** What you should do **
With the pictures left out, transcribe exactly the lines from the one with "focal_mm: 8.38" through the end of the data.

** Dataset entries **

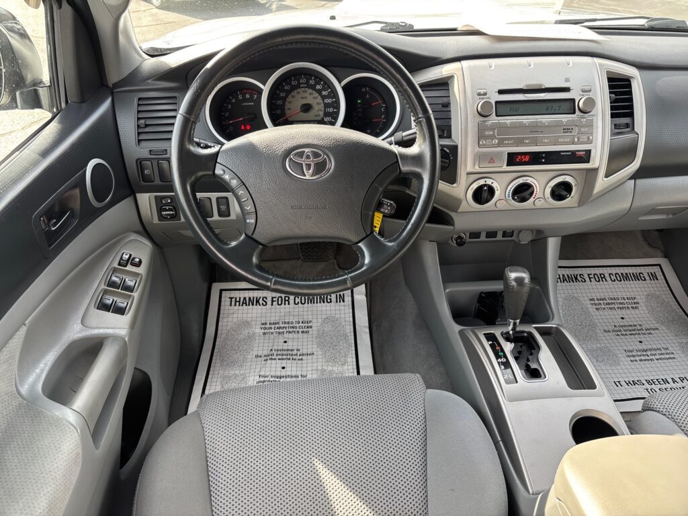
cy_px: 258
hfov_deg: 67.3
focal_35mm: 26
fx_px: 517
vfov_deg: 53.1
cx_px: 344
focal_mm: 5.96
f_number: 1.6
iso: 50
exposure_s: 1/121
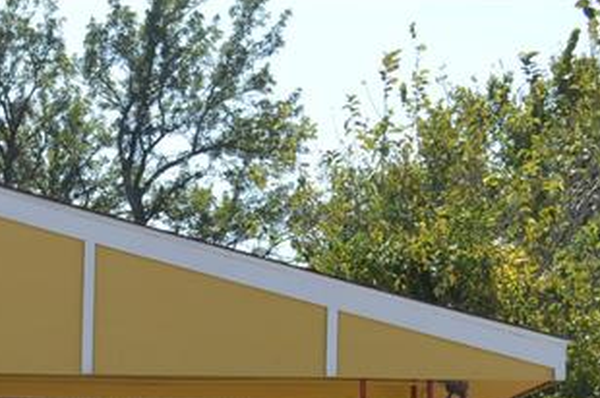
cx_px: -354
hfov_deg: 13.3
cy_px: 651
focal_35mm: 144
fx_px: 2392
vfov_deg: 9.2
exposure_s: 1/200
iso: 100
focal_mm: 29
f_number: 8
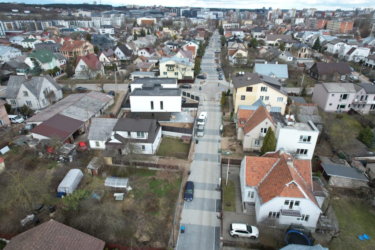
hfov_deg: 78.6
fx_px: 229
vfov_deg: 57.2
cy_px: 125
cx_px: 188
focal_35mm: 22
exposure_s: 1/500
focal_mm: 8.38
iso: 100
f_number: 2.8
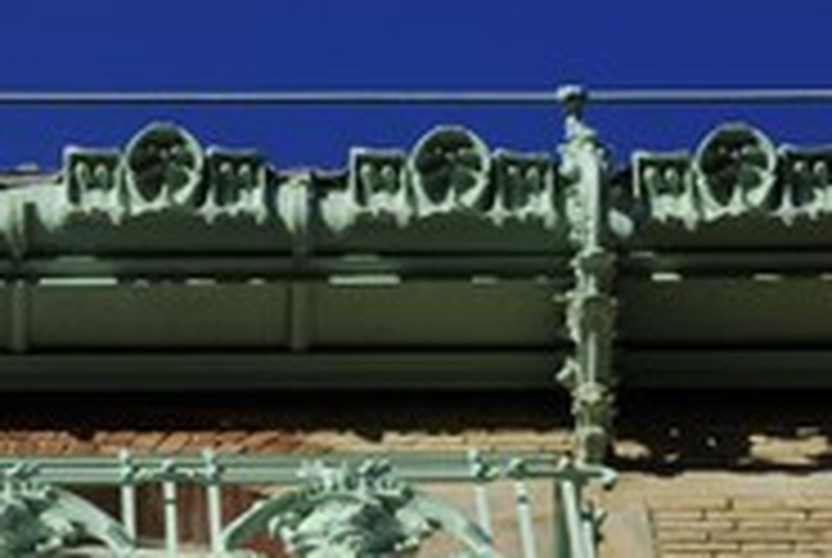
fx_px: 8125
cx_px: -22
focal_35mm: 351
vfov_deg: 3.9
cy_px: 576
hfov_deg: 5.8
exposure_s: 1/160
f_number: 22
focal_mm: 155
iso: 400
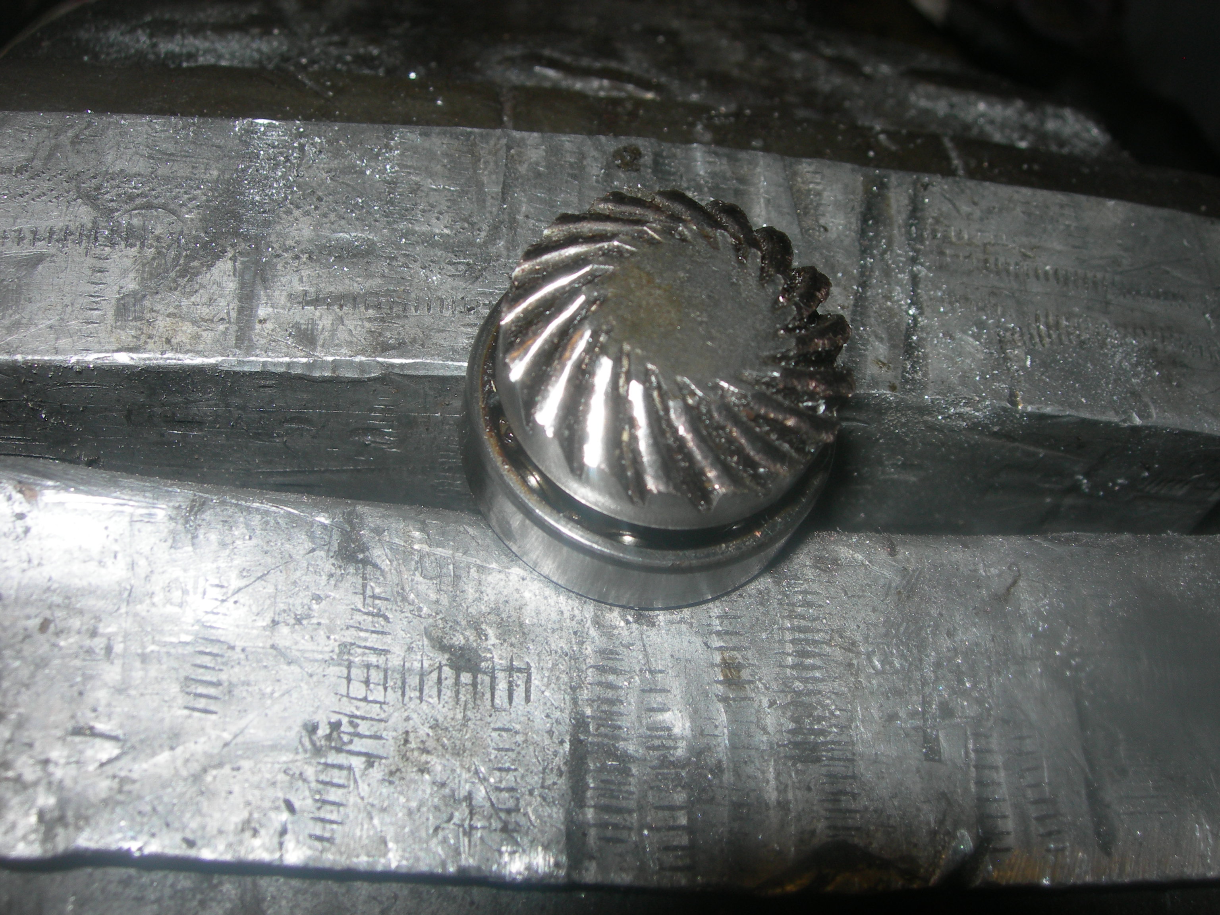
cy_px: 458
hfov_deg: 49.0
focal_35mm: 38
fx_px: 1339
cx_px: 610
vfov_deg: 37.7
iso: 50
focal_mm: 7.8
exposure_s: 1/60.1
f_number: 4.8
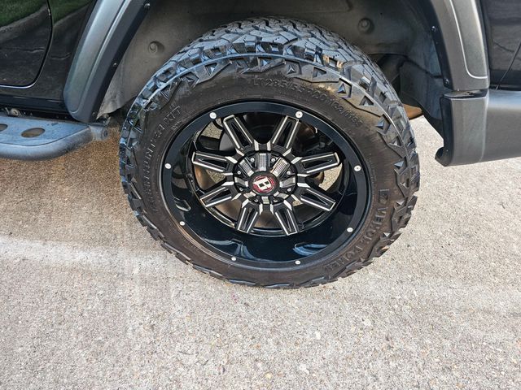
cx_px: 260
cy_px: 195
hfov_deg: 73.9
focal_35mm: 23
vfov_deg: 58.9
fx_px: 346
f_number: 1.7
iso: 200
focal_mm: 6.3
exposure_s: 1/120
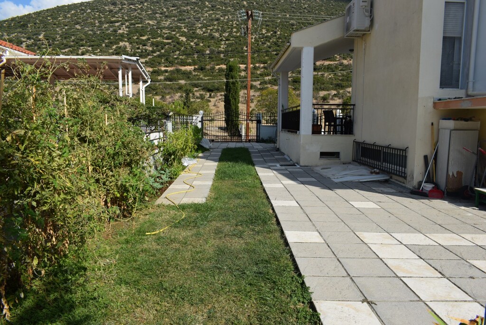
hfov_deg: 67.3
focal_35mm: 27
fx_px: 365
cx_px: 243
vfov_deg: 48.0
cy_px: 162
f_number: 10
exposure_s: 1/400
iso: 200
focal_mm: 18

** Output below **
focal_mm: 8.38
iso: 100
f_number: 2.8
fx_px: 8125
cx_px: -22
focal_35mm: 351
vfov_deg: 3.9
cy_px: 576
hfov_deg: 5.8
exposure_s: 1/160
f_number: 22
focal_mm: 155
iso: 400
cy_px: 458
hfov_deg: 49.0
focal_35mm: 38
fx_px: 1339
cx_px: 610
vfov_deg: 37.7
iso: 50
focal_mm: 7.8
exposure_s: 1/60.1
f_number: 4.8
cx_px: 260
cy_px: 195
hfov_deg: 73.9
focal_35mm: 23
vfov_deg: 58.9
fx_px: 346
f_number: 1.7
iso: 200
focal_mm: 6.3
exposure_s: 1/120
hfov_deg: 67.3
focal_35mm: 27
fx_px: 365
cx_px: 243
vfov_deg: 48.0
cy_px: 162
f_number: 10
exposure_s: 1/400
iso: 200
focal_mm: 18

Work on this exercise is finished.